- [Trecho]:
··········

Anita Ugarte – Uma mulher com coragem de se olhar diferente

Via Raul Longo.

Jahiro estava vendo o Raul Castro discursando. Eu não estava prestando atenção. De repente ele fala “olha, não é o Lula?”. Eu olhei e era o Lula, abraçando o Raul Castro.

Eu não compactuo dessa onda de adoração de figura pública. Votei no Lula, provavelmente em 2018 votarei no Lula, mas não tenho nenhum pôster dele no meu quarto. Pra mim a figura pública, ainda mais na área da política, é digna da minha admiração enquanto se conduz de uma maneira que eu considero que atende às minhas expectativas.

Mas o Lula, ele dá muito o que pensar. Aliás, o Lula não: as reações das pessoas ao Lula.

Esse texto não é sobre política. Esse texto não é nem sobre o Lula. Você verá.

··········

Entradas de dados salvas
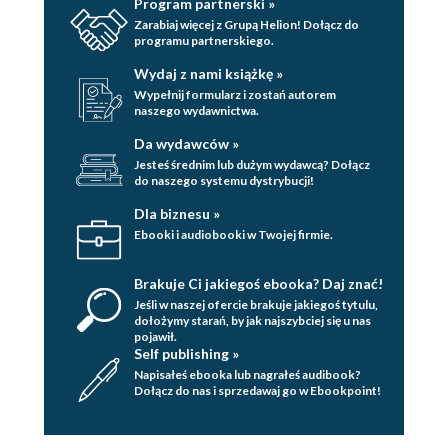
Program partnerski »
Zarabiaj więcej z Grupą Helion! Dołącz do
programu partnerskiego.
Wydaj z nami książkę »
Wypełnij formularz i zostań autorem
naszego wydawnictwa.
Da wydawców »
Jesteś średnim lub dużym wydawcą? Dołącz
do naszego systemu dystrybucji!
Dla biznesu »
Ebooki i audiobooki w Twojej firmie.
Brakuje Ci jakiegoś ebooka? Daj znać!
Jeśli w naszej ofercie brakuje jakiegoś tytulu,
dołożymy starań, by jak najszybciej się u nas
pojawił.
Self publishing »
Napisałeś ebooka lub nagrałeś audibook?
Dołącz do nas i sprzedawaj go w Ebookpoint!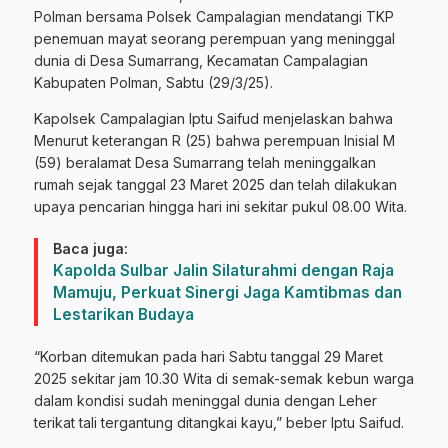
Polman bersama Polsek Campalagian mendatangi TKP
penemuan mayat seorang perempuan yang meninggal
dunia di Desa Sumarrang, Kecamatan Campalagian
Kabupaten Polman, Sabtu (29/3/25).
Kapolsek Campalagian Iptu Saifud menjelaskan bahwa
Menurut keterangan R (25) bahwa perempuan Inisial M
(59) beralamat Desa Sumarrang telah meninggalkan
rumah sejak tanggal 23 Maret 2025 dan telah dilakukan
upaya pencarian hingga hari ini sekitar pukul 08.00 Wita.
Baca juga:
Kapolda Sulbar Jalin Silaturahmi dengan Raja
Mamuju, Perkuat Sinergi Jaga Kamtibmas dan
Lestarikan Budaya
“Korban ditemukan pada hari Sabtu tanggal 29 Maret
2025 sekitar jam 10.30 Wita di semak-semak kebun warga
dalam kondisi sudah meninggal dunia dengan Leher
terikat tali tergantung ditangkai kayu,” beber Iptu Saifud.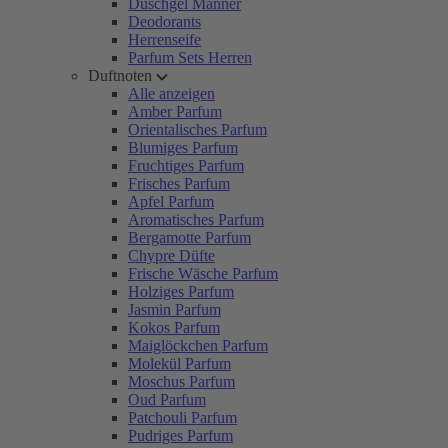
Duschgel Männer
Deodorants
Herrenseife
Parfum Sets Herren
Duftnoten
Alle anzeigen
Amber Parfum
Orientalisches Parfum
Blumiges Parfum
Fruchtiges Parfum
Frisches Parfum
Apfel Parfum
Aromatisches Parfum
Bergamotte Parfum
Chypre Düfte
Frische Wäsche Parfum
Holziges Parfum
Jasmin Parfum
Kokos Parfum
Maiglöckchen Parfum
Molekül Parfum
Moschus Parfum
Oud Parfum
Patchouli Parfum
Pudriges Parfum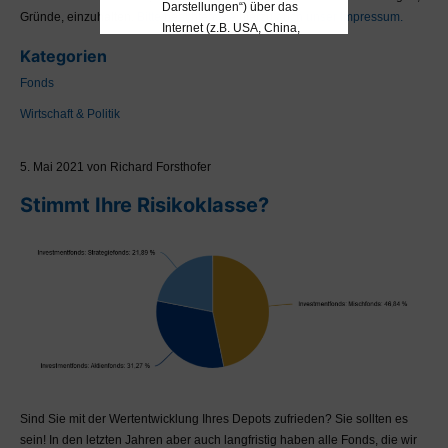
Darstellungen“) über das
Gründe, einzuhalten.
Bitte beachten Sie hierzu auch unser Impressum.
Internet (z.B. USA, China,
Russland usw.). Sollten
Kategorien
Sie aufgrund Ihrer
Fonds
Nationalität oder Ihres
Wohnortes diesen
Wirtschaft & Politik
Einschränkungen
unterliegen, wodurch ein
5. Mai 2021 von Richard Forsthofer
Zugriff auf bestimmte
Seiten für Sie rechtswidrig
Stimmt Ihre Risikoklasse?
wäre, so ist Ihnen die
Nutzung des MaDrei-
Blogs ausdrücklich
untersagt. Bitte informieren
Sie sich VOR der Nutzung
des MaDrei-Blogs über
Ihren diesbezüglichen
Status.
Eine Anlageberatung kann
und darf nur unter
Sind Sie mit der Wertentwicklung Ihres Depots zufrieden? Sie sollten es
Berücksichtigung Ihrer
sein! In den letzten Jahren aber auch langfristig haben alle Fonds, die wir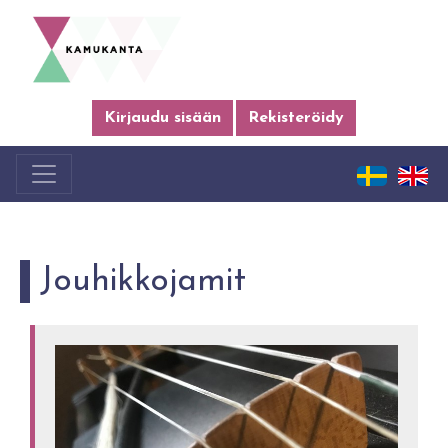
Kirjaudu sisään
Rekisteröidy
Jouhikkojamit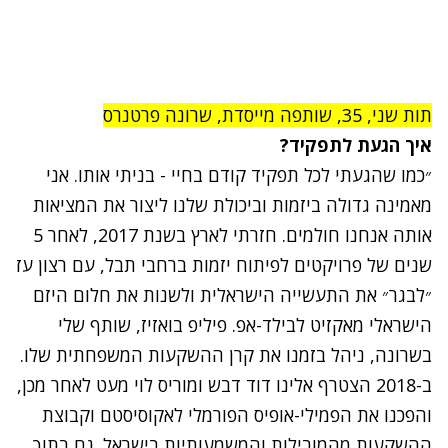
תות שני, 35, שותפה מייסדת, שרונה פרטנרס
איך הגעת לתפקיד?
״כמו שהגעתי לכל תפקיד קודם בחיי - בניתי אותו. אני
מאמינה גדולה ביזמות וביכולת שלנו ליצור את המציאות
אותה אנחנו חולמים. חזרתי לארץ בשנת 2017, לאחר 5
שנים של פרויקטים לפיתוח יזמות ברחבי תבל, עם רצון עז
״לבגר״ את התעשייה הישראלית ולשנות את חלום היזם
הישראלי מאקזיט לבילד-אפ. פיליפ בואזיז, שותף שלי
בשרונה, ניהל בזמנו את קרן ההשקעות המשפחתית שלו.
ב-2018 הצטרף אלינו דוד דבש ומוריס לוי מעט לאחר מכן,
והפכנו את הפמילי-אופיס הפורמלי לאקוסיסטם וקבוצת
ההשקעות מהמובילות והמשמעותיות בישראל. גם בתוך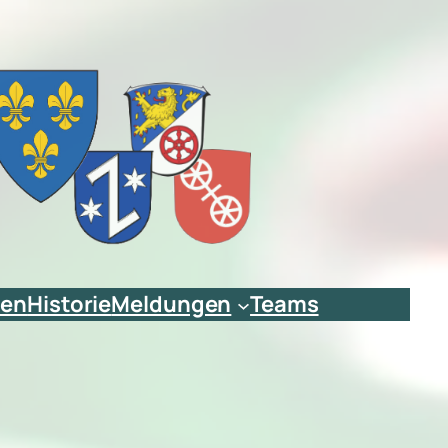
ien
Historie
Meldungen
Teams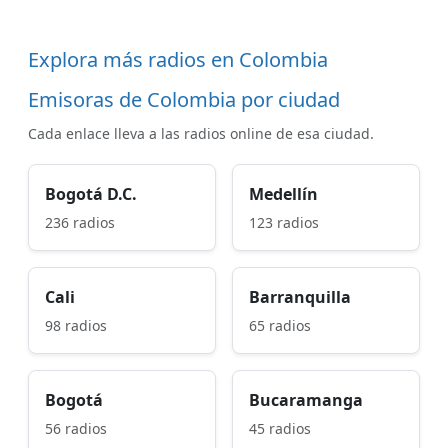
Explora más radios en Colombia
Emisoras de Colombia por ciudad
Cada enlace lleva a las radios online de esa ciudad.
Bogotá D.C.
Medellín
236 radios
123 radios
Cali
Barranquilla
98 radios
65 radios
Bogotá
Bucaramanga
56 radios
45 radios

··········

- [Atividades]:
1. Reproduza a parte do texto “Uma mulher com coragem de se olhar diferente” que começa em "Eu não compactuo" e segue até "Lula. Você verá.".
2. No texto “Uma mulher com coragem de se olhar diferente”, quem aparece abraçando o Raul Castro?
3. Retome o texto “Uma mulher com coragem de se olhar diferente” e continue a escrita depois da última frase apresentada.

- [Respostas]:
1.
Eu não compactuo dessa onda de adoração de figura pública. Votei no Lula, provavelmente em 2018 votarei no Lula, mas não tenho nenhum pôster dele no meu quarto. Pra mim a figura pública, ainda mais na área da política, é digna da minha admiração enquanto se conduz de uma maneira que eu considero que atende às minhas expectativas.

Mas o Lula, ele dá muito o que pensar. Aliás, o Lula não: as reações das pessoas ao Lula.

Esse texto não é sobre política. Esse texto não é nem sobre o Lula. Você verá.

2. O Lula.

3.
Eu já ouvi de mais de uma pessoa – gente legal, inteligente – o seguinte comentário: “eu detesto o Lula, não sei nem bem por que, mas eu tenho horror a ele”. Para e pensa como isso é estranho. Alguém detestar um político sem ter um porquê preciso. Se você me perguntar por que eu detesto o Bolsonaro, eu vou ter razões bem definidas pra te dar. Eu detesto ele por declarações homofóbicas que ele fez. Eu detesto ele pelo elogio ao Ulstra. Detesto pelo que ele prega. Então como é que pode alguém odiar o Lula assim, abstratamente?

Pode desse jeito: o ódio ao Lula, na verdade, é o ódio ao pobre. O nosso velho, disfarçado, herdado ódio ao pobre. Ao pobre que teve a cara de pau de sair lá do barraco dele e vir aqui, pro meio da gente, falar conosco cara a cara, como se fosse um de nós.

Se tem uma coisa que a gente não suporta, que não admite de jeito nenhum, é que o pobre resolva ser um de nós. Porque a gente tem certeza absoluta de que ele não é.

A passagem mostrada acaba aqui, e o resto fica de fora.